Forensic imaging steps for 1.1
Archivematica 1.0 has changed the way that several processes work, which has changed the scope of what's necessary to implement for forensic disk imaging. This document outlines the mandatory steps that still need to be completed for forensic imaging in 1.1, and some additional steps that would let Archivematica generalize the functionality into the standard transfer.
Disk image imaging metadata must be able to be added
Forensic image transfers need to provide the ability to include some metadata at the beginning of the transfer.
This is partially implemented and needs to be rebased onto the 1.0 branch.
File identification commands must recognize disk images
Since the new extraction model is based on the FPR, and hence requires file identification, it will be necessary to ensure the identification microservices can identify disk images in order to allow them to be extracted.

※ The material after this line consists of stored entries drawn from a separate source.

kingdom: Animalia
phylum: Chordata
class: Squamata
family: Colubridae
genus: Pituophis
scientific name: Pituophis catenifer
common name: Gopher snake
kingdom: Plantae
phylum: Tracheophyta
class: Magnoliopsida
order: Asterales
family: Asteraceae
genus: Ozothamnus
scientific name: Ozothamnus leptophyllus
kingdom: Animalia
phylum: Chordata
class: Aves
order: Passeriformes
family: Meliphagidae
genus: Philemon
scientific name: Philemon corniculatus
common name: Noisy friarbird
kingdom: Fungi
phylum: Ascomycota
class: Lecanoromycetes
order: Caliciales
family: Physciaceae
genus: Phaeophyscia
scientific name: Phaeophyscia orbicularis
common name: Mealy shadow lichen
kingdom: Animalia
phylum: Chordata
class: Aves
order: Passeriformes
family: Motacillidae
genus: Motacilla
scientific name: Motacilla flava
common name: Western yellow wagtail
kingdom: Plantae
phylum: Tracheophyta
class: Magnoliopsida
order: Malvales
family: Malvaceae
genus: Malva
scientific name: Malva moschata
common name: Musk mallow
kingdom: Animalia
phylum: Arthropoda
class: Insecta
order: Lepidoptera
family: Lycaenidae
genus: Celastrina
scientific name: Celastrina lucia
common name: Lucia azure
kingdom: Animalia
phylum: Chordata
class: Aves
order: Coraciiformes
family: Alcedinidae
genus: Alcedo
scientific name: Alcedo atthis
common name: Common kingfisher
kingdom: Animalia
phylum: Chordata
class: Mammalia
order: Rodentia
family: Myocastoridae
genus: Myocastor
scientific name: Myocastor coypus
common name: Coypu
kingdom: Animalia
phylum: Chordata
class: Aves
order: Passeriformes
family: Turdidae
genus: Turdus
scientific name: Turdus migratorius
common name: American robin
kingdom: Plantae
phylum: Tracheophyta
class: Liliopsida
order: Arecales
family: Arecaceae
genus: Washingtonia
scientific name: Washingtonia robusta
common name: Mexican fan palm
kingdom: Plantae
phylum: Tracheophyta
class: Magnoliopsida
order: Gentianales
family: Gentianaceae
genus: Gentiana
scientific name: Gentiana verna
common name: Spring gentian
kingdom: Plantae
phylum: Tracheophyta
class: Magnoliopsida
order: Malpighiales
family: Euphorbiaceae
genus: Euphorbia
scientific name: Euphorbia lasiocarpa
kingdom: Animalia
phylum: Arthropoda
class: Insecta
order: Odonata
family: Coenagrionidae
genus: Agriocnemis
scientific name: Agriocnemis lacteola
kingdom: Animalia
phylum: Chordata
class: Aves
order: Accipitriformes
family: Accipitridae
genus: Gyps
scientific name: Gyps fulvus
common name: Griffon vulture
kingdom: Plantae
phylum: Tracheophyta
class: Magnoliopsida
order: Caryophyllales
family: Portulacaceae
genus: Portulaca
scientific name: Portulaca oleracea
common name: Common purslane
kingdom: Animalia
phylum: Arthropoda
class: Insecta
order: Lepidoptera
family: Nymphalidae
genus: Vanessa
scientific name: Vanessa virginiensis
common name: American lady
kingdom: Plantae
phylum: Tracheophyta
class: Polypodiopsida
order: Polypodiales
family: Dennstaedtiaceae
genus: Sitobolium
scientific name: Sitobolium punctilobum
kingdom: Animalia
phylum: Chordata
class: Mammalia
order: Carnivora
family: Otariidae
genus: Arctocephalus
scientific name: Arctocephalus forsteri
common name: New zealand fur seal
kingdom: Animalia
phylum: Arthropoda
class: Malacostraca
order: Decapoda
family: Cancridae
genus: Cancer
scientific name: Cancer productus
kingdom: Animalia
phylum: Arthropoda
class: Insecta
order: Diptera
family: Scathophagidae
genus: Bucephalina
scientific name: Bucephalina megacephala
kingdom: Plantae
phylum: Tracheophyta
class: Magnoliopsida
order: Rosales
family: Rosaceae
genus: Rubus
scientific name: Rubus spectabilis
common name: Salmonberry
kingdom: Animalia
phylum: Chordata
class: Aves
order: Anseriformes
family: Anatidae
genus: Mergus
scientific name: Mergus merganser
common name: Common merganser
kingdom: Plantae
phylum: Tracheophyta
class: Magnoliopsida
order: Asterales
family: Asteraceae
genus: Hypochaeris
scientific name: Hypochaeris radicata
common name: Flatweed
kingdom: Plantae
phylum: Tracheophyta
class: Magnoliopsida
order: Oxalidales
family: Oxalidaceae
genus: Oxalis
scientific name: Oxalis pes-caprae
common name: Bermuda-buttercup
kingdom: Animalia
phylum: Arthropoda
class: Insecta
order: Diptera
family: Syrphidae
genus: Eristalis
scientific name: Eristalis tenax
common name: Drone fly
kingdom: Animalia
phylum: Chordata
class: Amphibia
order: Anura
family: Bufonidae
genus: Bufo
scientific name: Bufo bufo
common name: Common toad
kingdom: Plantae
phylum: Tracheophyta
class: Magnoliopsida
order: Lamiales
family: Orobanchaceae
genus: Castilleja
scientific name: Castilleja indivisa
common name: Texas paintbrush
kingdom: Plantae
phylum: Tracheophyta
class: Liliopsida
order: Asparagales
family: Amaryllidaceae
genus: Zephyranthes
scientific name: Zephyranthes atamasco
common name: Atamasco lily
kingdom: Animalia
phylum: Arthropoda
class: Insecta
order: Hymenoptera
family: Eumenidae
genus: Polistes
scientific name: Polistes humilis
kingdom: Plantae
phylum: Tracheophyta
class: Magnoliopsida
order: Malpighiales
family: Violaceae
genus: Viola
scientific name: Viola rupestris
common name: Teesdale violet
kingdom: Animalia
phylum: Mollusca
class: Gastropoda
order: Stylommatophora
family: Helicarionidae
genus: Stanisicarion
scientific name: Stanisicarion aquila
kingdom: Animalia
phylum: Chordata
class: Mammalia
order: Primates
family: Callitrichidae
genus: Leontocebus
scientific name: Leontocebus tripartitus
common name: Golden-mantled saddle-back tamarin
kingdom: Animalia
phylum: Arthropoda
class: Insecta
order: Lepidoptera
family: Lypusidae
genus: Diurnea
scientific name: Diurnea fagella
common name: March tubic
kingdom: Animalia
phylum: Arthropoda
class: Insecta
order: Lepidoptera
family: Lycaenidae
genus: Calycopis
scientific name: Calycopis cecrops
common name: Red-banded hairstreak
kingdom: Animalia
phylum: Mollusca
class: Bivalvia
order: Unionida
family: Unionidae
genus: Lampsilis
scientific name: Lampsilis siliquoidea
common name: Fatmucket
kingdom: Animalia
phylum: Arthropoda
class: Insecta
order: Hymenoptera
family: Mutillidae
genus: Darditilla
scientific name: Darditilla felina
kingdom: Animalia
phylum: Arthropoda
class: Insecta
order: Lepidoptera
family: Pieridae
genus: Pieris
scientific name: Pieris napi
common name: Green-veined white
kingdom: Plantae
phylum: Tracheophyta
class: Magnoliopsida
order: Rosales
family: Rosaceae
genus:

Forensic tools must be packaged
Disk image extraction commands must be added to the FPR
Extracted package deletion must be optional
Currently, whether or not extracted packages will be retained after decompression is hardcoded in the package extraction script, as it was in the old extraction code. (The current behaviour is to always delete the package after decompression.) This must be made optional via user choice in the UI, and should be exposed as a persistent option in the processing configuration.
Users should be offered the choice of whether to extract packages
This must be made optional via user choice in the UI, and should be exposed as a persistent option in the processing configuration.
New "Examine Contents" microservice must be added
This step runs the bulk_extractor tool and indexes the output to allow for later visualization and examination.
New characterization scripts must be written for fiwalk
It's previously been suggested that Archivematica use Mark Matienzo's fiwalk configuration that uses FIDO but this may no longer be necessary now that FIDO is implemented as a general identification tool - extracted contents will always be identifiable using FIDO if the user selects that as their identification tool.
Alternate characterization tools should be implemented
Disk image characterization should be done with fiwalk.
Currently the "characterize and extract metadata" step always uses FITS, but in 1.0 the groundwork was laid for allowing this to be controllable using the FPR instead. If this is completed, then we can simply write FPR rules to control characterization of disk images.
Provide robust identification fallbacks using additional microservice(s)
Currently identification happens using a single tool; if identification fails, the file will not be identified. We provide a single case fallback in the scripts that handle file identification and FIDO. Providing a more robust fallback would be desirable - e.g., by allowing individual files to fall back to other IDTools if identification fails. This would allow alternate tools to provide identification results for things that FIDO currently can't identify, such as disk images, without needing to clutter the existing scripts.
Recursive package extraction
The current package extraction code extracts in one pass. If a package contains additional packages that Archivematica can extract, they currently won't be extracted. The code should be updated in order to allow extraction of nested packages - for instance ZIP files containing other ZIPs; tarballs in uncommon compression formats (such as .tar.xz); and disk images containing compressed archives.